April 2022

The Leadwood Tree


The Leadwood Tree

This tree used to be one of the most common trees in the Lowveld. It is a very slow growing tree and its dense wooden remains have been recorded to stand for 100 years after death.

When we take a drive in the Kruger National Park we will often see some dead trees that look like skeletons - they have been standing for many years, and most of them are leadwood trees. In most cases they have been killed by drought, but we have experienced elephants pushing these trees over.

Elephants destroy many trees but when it comes to leadwoods they only destroy them when they are younger because they cannot push them down past a certain size.

This tree is hard and heavy, so much so that if we drop the wood in water it sinks to the bottom. For its strength people have used it in many different ways in their homes and properties - fencing poles, furniture, firewood, and building support. Before the villages got electric power it was the most preferred wood for firewood because it burns for a long time, and it was used to cook and boil water in the mornings for kids going to school, making it easier not struggle to make a fire in the morning because the wood would still be burning.

This reduced the number of leadwood trees dramatically outside game reserves. We are very grateful to our national parks and government for the protection of nature and our environment.

It is so incredible when driving in the park to see these ancient big trees that are protected and have been around for many years and survived big storms and dry seasons. It makes me think that if they could tell stories they would have a library to draw on from all they’ve witnessed.

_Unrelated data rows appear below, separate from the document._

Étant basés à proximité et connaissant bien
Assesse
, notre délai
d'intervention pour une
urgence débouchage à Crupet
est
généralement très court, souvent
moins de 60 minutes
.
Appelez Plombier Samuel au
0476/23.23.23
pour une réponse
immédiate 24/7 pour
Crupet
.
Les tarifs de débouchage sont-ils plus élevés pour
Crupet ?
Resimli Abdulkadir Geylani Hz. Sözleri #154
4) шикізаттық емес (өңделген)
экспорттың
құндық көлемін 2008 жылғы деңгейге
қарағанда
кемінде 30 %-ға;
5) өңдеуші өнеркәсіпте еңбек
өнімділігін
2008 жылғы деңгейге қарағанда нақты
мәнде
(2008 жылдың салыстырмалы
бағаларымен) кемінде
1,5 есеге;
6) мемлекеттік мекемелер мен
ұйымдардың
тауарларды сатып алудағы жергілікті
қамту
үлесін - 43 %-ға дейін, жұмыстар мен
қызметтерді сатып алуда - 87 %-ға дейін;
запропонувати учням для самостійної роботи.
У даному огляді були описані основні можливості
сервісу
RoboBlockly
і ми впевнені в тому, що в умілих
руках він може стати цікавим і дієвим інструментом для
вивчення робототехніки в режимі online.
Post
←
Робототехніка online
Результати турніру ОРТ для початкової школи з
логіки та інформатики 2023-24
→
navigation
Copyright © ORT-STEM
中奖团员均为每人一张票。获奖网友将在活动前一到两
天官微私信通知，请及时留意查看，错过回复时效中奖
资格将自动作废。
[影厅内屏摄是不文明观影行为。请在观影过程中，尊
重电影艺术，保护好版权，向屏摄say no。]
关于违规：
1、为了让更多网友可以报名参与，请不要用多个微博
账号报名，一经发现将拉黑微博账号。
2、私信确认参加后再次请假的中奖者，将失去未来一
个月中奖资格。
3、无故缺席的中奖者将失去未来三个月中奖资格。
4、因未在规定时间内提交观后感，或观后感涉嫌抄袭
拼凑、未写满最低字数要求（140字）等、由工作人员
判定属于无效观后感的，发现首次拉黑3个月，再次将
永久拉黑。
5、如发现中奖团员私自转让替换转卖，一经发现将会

When looking to identify the tree, the bark looks like crocodile skin, and we can identify it with its hard bark, twigs and hairless leaves. Its heartwood is dark brown and close-grained. Because of its horizontal branches that form a good canopy, this tree is used by many different animals and birds. It creates a good shade for animals, and we have seen leopards resting on branches.

It also creates a good rubbing post for buffaloes, elephants, and warthogs after wallowing in the mud. When you see a leadwood tree that has mud on it, walk closer and have a look - sometimes we find ticks that have been suffocated by mud from the animals, and after using the tree as a rubbing post the ticks are left on the tree. Some of these leadwood trees become very prominent being used as a rubbing post and start to look shiny and smooth.